*** Data ***

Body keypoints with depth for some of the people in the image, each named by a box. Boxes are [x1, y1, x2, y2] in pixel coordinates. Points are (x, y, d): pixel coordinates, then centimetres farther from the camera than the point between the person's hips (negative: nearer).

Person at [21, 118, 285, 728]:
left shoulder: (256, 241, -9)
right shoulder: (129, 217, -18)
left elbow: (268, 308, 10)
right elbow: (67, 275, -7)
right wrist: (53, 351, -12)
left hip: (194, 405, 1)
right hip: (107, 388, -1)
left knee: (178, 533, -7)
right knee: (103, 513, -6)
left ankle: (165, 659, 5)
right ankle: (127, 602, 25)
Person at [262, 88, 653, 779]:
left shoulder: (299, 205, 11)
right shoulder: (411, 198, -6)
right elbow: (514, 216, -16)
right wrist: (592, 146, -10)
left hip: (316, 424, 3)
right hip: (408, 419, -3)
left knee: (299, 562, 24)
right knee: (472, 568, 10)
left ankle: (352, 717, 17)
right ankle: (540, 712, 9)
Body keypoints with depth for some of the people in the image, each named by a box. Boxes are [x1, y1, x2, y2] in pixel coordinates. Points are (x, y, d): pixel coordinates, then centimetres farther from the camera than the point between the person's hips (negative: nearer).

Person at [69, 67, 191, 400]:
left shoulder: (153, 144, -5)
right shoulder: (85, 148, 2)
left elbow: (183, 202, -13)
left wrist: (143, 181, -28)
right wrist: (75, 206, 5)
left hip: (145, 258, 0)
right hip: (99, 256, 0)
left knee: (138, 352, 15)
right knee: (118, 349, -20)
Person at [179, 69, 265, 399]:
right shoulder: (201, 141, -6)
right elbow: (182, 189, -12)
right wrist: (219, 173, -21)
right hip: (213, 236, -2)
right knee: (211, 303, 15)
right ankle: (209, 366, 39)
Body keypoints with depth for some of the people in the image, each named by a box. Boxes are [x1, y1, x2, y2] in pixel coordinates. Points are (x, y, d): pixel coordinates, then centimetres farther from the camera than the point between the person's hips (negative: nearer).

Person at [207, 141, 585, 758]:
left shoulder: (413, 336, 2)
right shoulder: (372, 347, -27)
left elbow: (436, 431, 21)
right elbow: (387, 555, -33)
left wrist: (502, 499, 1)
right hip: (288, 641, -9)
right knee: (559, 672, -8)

*** End of Data ***
*** Data ***

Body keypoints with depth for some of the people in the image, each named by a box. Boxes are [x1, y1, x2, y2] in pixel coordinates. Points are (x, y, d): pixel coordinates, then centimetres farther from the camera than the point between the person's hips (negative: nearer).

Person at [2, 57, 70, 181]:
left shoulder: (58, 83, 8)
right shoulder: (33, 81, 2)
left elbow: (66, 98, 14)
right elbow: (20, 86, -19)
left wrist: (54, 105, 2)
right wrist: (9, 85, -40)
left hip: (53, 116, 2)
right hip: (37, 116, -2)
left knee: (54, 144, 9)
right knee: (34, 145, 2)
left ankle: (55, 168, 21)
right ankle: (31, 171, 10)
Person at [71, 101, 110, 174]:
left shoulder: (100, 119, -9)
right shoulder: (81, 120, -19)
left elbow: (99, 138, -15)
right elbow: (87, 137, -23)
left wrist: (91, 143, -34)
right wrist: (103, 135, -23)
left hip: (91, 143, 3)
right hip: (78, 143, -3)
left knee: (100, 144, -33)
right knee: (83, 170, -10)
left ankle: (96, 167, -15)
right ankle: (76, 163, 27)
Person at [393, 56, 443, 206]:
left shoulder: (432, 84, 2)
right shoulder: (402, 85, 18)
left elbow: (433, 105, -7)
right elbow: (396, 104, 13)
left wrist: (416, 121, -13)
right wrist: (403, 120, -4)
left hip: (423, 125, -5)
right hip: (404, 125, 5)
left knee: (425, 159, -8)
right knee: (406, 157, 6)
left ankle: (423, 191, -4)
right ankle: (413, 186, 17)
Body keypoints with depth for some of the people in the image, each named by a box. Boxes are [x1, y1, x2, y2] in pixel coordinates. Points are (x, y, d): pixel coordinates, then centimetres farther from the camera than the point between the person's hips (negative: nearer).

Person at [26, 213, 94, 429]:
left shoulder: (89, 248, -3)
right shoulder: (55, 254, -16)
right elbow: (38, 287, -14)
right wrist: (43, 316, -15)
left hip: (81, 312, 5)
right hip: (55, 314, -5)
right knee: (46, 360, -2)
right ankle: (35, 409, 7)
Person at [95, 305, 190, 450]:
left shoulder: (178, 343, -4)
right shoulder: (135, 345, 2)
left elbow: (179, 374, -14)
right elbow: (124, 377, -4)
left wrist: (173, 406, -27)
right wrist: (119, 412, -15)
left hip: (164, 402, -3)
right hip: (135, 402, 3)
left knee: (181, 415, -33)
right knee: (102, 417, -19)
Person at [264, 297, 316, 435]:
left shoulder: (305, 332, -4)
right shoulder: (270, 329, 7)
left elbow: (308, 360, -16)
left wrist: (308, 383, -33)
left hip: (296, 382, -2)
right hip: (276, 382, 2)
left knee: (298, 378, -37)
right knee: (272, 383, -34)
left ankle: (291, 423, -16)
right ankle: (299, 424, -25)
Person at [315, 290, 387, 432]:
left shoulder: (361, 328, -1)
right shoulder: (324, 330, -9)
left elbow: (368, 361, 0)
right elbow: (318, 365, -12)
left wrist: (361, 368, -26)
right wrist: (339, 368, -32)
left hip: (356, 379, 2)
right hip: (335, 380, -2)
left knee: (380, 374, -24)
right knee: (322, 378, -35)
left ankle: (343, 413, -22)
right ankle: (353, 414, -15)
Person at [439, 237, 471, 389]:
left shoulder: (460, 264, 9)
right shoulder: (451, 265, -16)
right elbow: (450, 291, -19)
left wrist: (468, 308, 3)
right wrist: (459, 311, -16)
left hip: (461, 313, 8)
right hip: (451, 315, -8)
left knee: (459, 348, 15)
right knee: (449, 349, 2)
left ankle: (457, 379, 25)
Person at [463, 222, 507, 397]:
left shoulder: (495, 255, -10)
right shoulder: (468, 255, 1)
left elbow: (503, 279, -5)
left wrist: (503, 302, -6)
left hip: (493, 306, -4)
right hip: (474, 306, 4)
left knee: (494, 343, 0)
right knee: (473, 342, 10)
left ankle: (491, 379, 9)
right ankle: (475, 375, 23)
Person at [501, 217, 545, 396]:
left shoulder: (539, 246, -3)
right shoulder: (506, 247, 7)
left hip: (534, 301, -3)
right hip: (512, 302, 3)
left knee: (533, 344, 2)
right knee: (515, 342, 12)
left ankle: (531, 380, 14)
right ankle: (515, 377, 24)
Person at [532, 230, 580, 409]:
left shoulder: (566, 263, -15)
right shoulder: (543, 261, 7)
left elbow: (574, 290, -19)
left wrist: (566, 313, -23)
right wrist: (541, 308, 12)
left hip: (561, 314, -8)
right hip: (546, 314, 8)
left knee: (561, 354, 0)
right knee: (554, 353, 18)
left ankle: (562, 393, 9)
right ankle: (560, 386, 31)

*** End of Data ***

### [Problem description]
Copy out, word for word, the part of the entries above that begins at the line with "right knee: (102, 417, -19)" and ends at the line with "right ankle: (353, 414, -15)", including both.

### [Reply to the exercise]
right knee: (102, 417, -19)
Person at [264, 297, 316, 435]:
left shoulder: (305, 332, -4)
right shoulder: (270, 329, 7)
left elbow: (308, 360, -16)
left wrist: (308, 383, -33)
left hip: (296, 382, -2)
right hip: (276, 382, 2)
left knee: (298, 378, -37)
right knee: (272, 383, -34)
left ankle: (291, 423, -16)
right ankle: (299, 424, -25)
Person at [315, 290, 387, 432]:
left shoulder: (361, 328, -1)
right shoulder: (324, 330, -9)
left elbow: (368, 361, 0)
right elbow: (318, 365, -12)
left wrist: (361, 368, -26)
right wrist: (339, 368, -32)
left hip: (356, 379, 2)
right hip: (335, 380, -2)
left knee: (380, 374, -24)
right knee: (322, 378, -35)
left ankle: (343, 413, -22)
right ankle: (353, 414, -15)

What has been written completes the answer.